Stored items:
◇ ◇ ◇

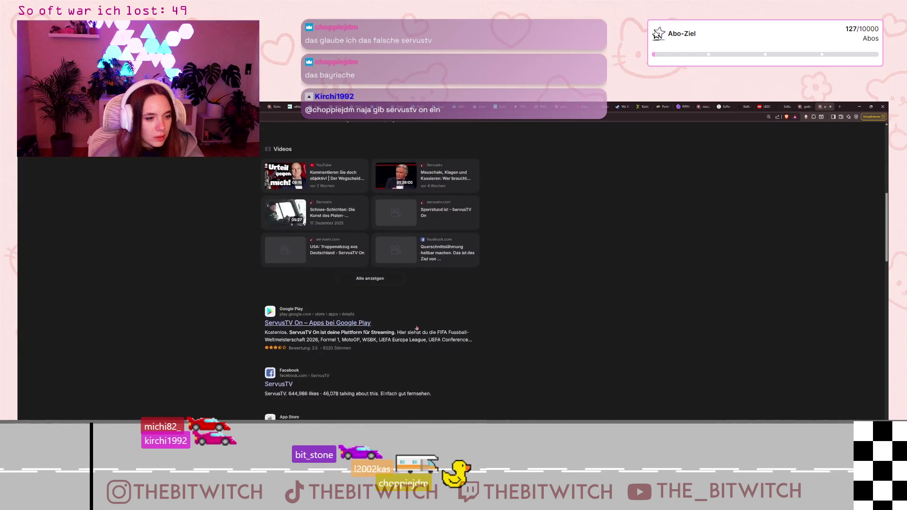
scroll(416, 328, up, 10)
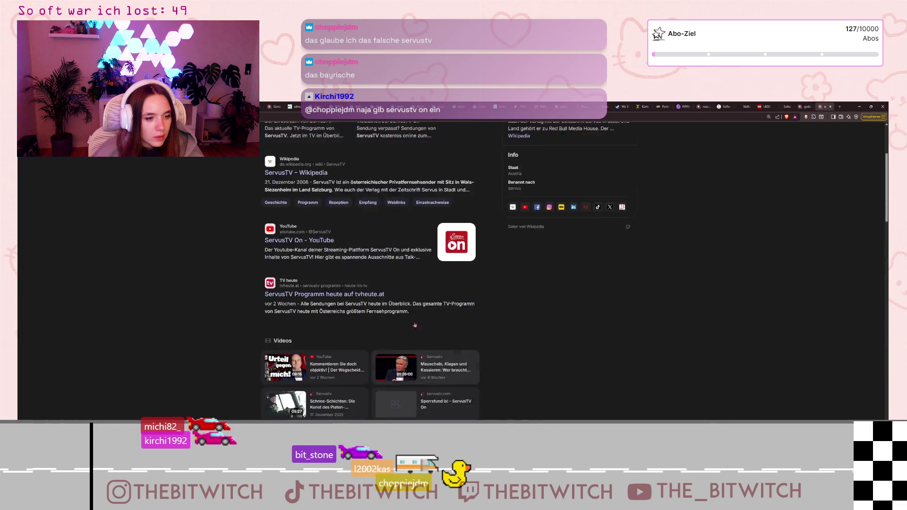
click(301, 142)
text(at)
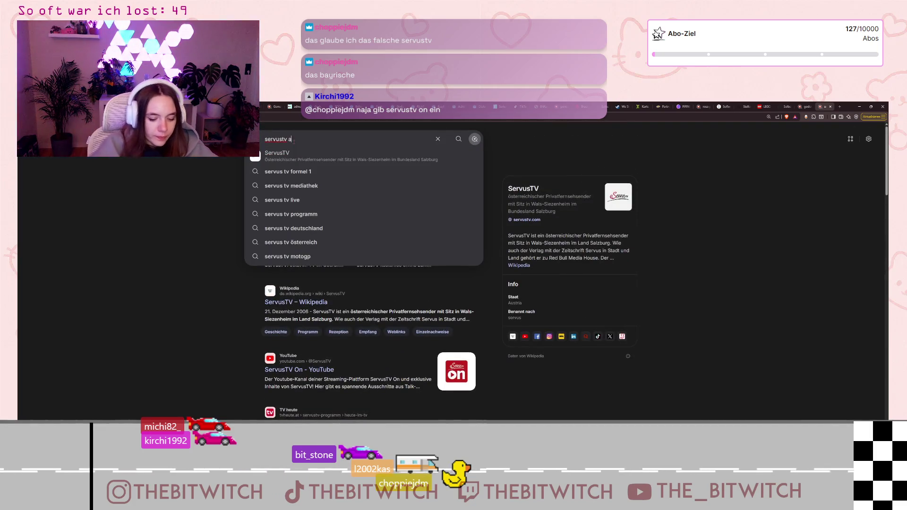
key(Return)
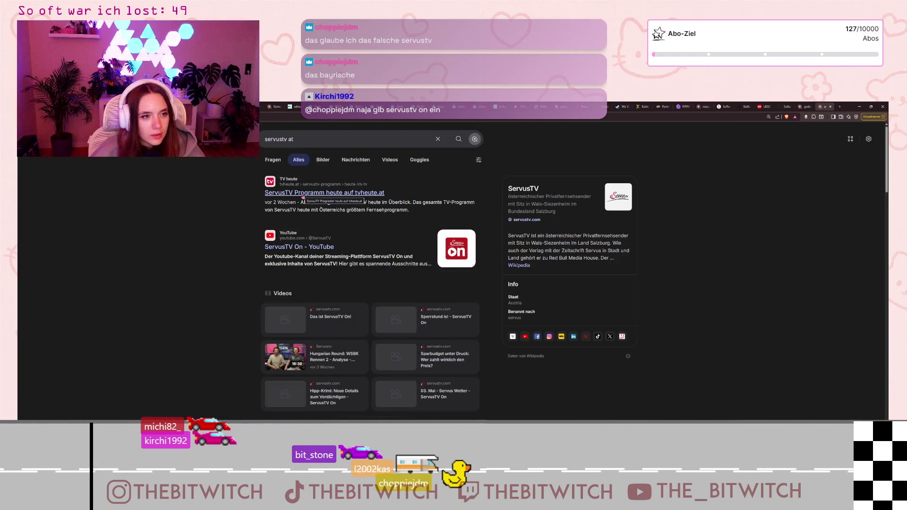
Search for 'f1 stream' and open the ServusTV Formel 1 livestream result
scroll(365, 230, down, 4)
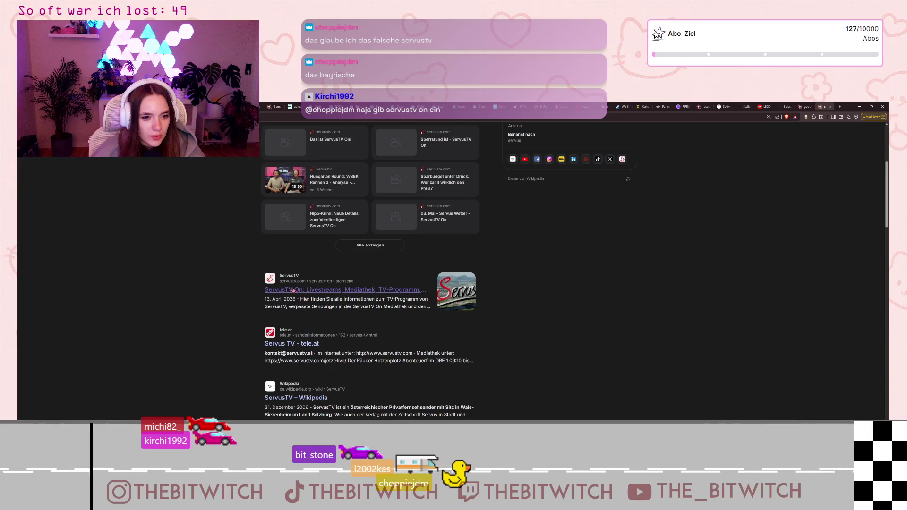
scroll(576, 345, down, 3)
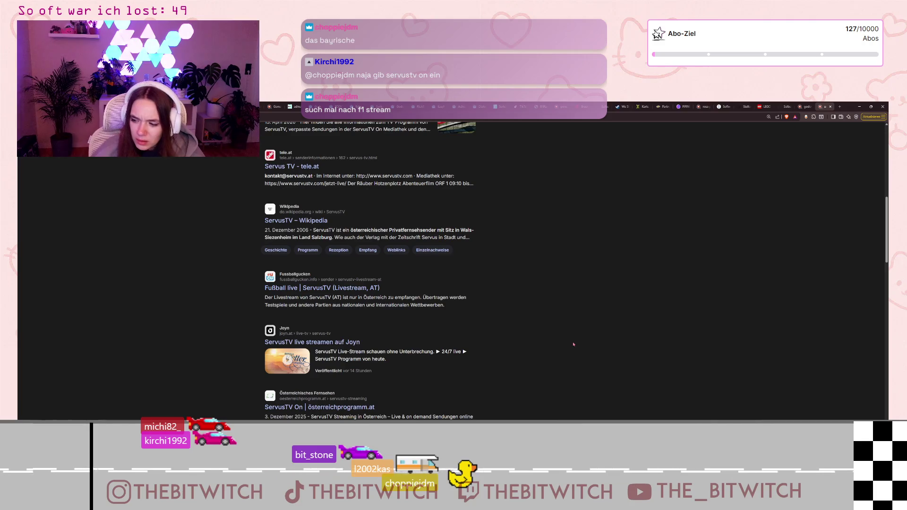
scroll(573, 344, up, 5)
click(310, 139)
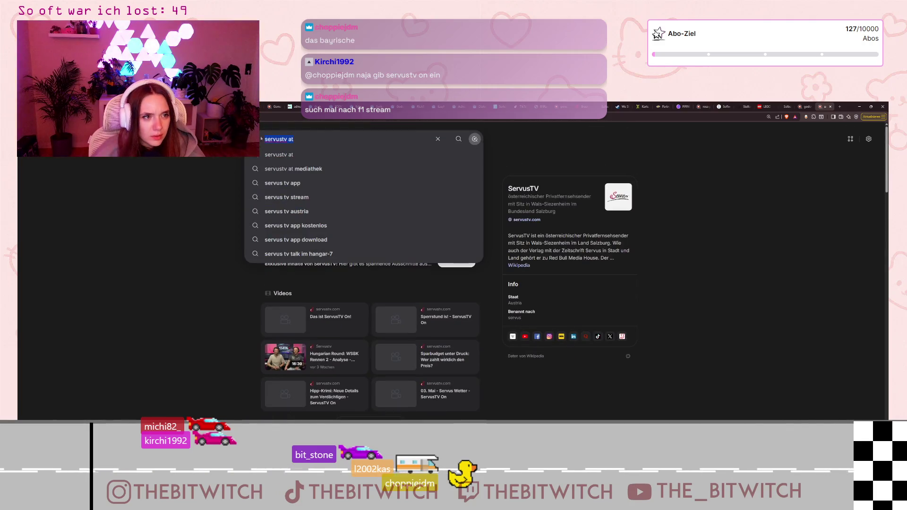
text(f1 stream)
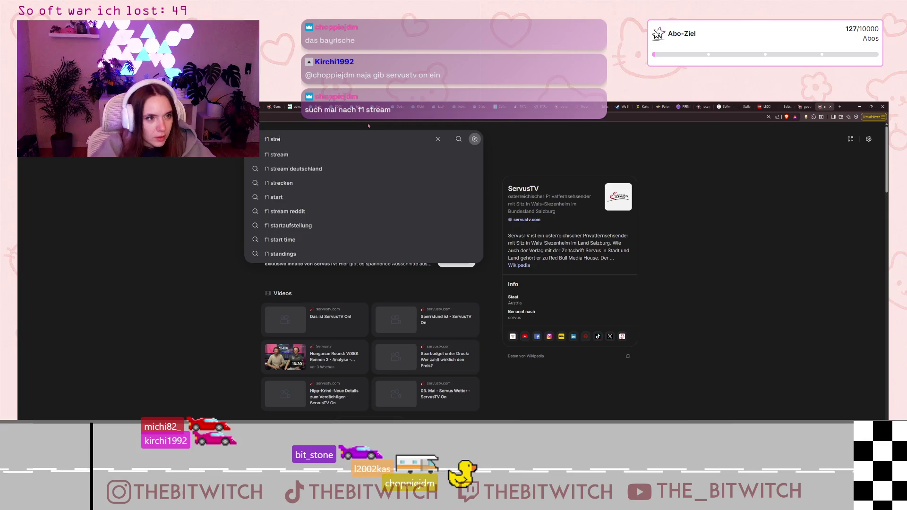
key(Return)
scroll(485, 256, down, 5)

◇ ◇ ◇

■ WHAT THE EXERCISE ASKS: Give the number of lines in the records above that contain the word "stream", and nothing more.

■ TASK OUTPUT: 2